Danach wird die EU als Institution Darlehen am internationalen Markt aufnehmen und diese sowohl als direkte Zuschüsse wie auch als Darlehen den Mitgliedsländern zur Bekämpfung der pandemiebedingten Wirtschaftskrise zur Verfügung stellen. Der entsprechende Schuldenabbau wird über Jahre hinweg via EU-Gemeinschaftsbudget erfolgen. Allenfalls werden auch neue Abgaben zur Finanzierung beigezogen.
Nichts Neues
Dies ist keine „Vergemeinschaftung“ von Staatsschulden einzelner EU-Mitgliedsländer, sondern eine weitere Massnahme der EU, wie sie bereits in der Vergangenheit im Sinne des gesamteuropäischen Ziels der Organisation erfolgt sind. So etwa der Eurorettungsschirm ESM im Rahmen der Eurokrise. Es trifft zu, dass beim „recovery fund“ die Konditionen der Hilfe weicher ausfallen als bei früheren solchen Gelegenheiten, aber auch hier ist sie von Zweck und Zeit her beschränkt.
Die „Vier Geizigen“
Diese weichen Konditionen haben die „Vier Geizigen“ (Österreich, Holland, Dänemark und Schweden) zum Anlass genommen, ihre Opposition gegen direkte Finanzhilfe (sogenannte „grants") via Brüssel anzumelden. Bei Niederschrift dieser Zeilen ist der Ausgang dieses Seilzeihens innerhalb der EU noch ungewiss.

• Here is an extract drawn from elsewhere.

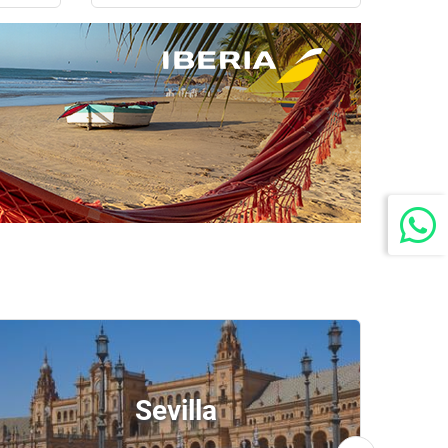
Sevilla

Wäre ich ein Spieler, würde ich mein Geld nicht auf Kanzler Kurz setzen, den Anführer der Vier. Zuviel steht auf dem Spiel, auch in historischer Perspektive, wie das symbolische – den Umständen entsprechend virtuell inszenierte – Nebeneinander von Macron und Merkel bei der Ankündigung ihres Vorschlages deutlich machte. Die deutsch-französische Achse rollt immer dann, wenn der Einsatz für Europa besonders hoch ist. Nichts deutet darauf hin, dass sie dieses Mal aufgehalten werden könnte.
Wie würde die Schweiz als EU-Mitglied handeln?

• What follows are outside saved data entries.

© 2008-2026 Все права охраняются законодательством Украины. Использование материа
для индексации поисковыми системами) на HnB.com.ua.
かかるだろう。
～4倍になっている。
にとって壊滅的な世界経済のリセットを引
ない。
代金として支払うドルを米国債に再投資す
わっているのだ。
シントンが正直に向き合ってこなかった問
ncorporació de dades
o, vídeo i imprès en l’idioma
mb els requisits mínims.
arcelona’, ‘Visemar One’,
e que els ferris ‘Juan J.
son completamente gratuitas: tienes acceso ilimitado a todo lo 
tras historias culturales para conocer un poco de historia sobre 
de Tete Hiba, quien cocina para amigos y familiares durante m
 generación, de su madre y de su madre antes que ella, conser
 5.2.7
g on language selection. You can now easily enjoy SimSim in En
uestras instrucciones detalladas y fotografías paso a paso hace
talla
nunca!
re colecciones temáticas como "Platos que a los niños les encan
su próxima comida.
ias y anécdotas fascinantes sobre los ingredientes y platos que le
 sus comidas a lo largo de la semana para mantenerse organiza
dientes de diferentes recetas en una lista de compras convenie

Schliesslich die interessante Frage, wie sich die Schweiz als EU-Mitglied hier verhalten hätte. Wäre sie unter Führung des europhoben Kassenwartes Ueli Maurer zum Lager der Geizigen gestossen? Oder hätte sie als direkter Nachbar von drei Nachbarländern, welche den Fonds begrüssen, sich auf die Seiten jener geschlagen, welche eine wirtschaftliche Erholung in der gesamten EU, eingeschlossen ihres Südens, als höchstes Ziel anerkennen?

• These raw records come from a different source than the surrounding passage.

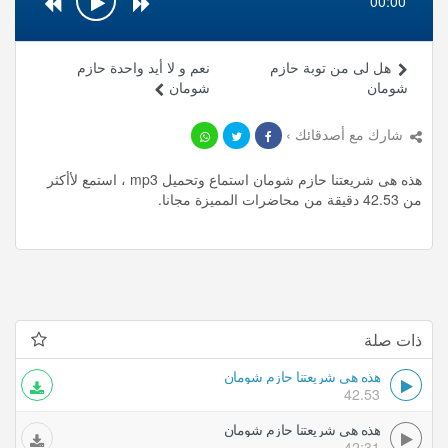
00:00
هل لى من توبة حازم
نعم و لا أيد واحدة حازم
شومان
شومان
شارك مع أصدقائك ›
هذه هى شريعتنا حازم شومان استماع وتحميل mp3 ، استمع لأأكثر
من 42.53 دقيقة من محاضرات المميزة مجانا.
ذات صلة
هذه هى شريعتنا حازم شومان
42.53
هذه هى شريعتنا حازم شومان
42:31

Die gesamte EU ist der weitaus wichtigste Wirtschaftspartner der Schweiz. Zudem: Wichtige Beschäftigungs- und Wachstumsmotoren der Schweiz im Grenzgebiet sind zwingend auf prosperierende Nachbarschaft angewiesen. Dazu zählen das Dreiländereck Hochrhein mit Basel als Zentrum, der Grossraum „Lémanique“ mit Genf als Zentrum, der Grossraum Lombardei mit dem gewichtigen Seitenwagen Tessin sowie die Bodenseeregion, wo vier Länder zusammentreffen, eingeschlossen Liechtenstein mit seiner weit überproportional zur Grösse liegenden Wirtschaft.
Nicht hypothetisch
Hypothetisch dürfte die Frage, auf welche Seite sich die Schweiz schlagen würde, deshalb nur im Moment sein. Es ist abzusehen, dass alle Teilnehmer am europäischen Binnenmarkt, eingeschlossen die Schweiz, an der einmalig gewaltigen Aufgabe der aktuellen Krisenbewältigung mitwirken müssen. So wie anlässlich der Osterweiterung der EU rasche Aufholhilfe an die neuen osteuropäischen Mitglieder, damit Teilnehmer am Binnenmarkt, im Interesse aller waren. Und sich damit auch alle an diesen Kohäsionsfinanzierungen beteiligen mussten.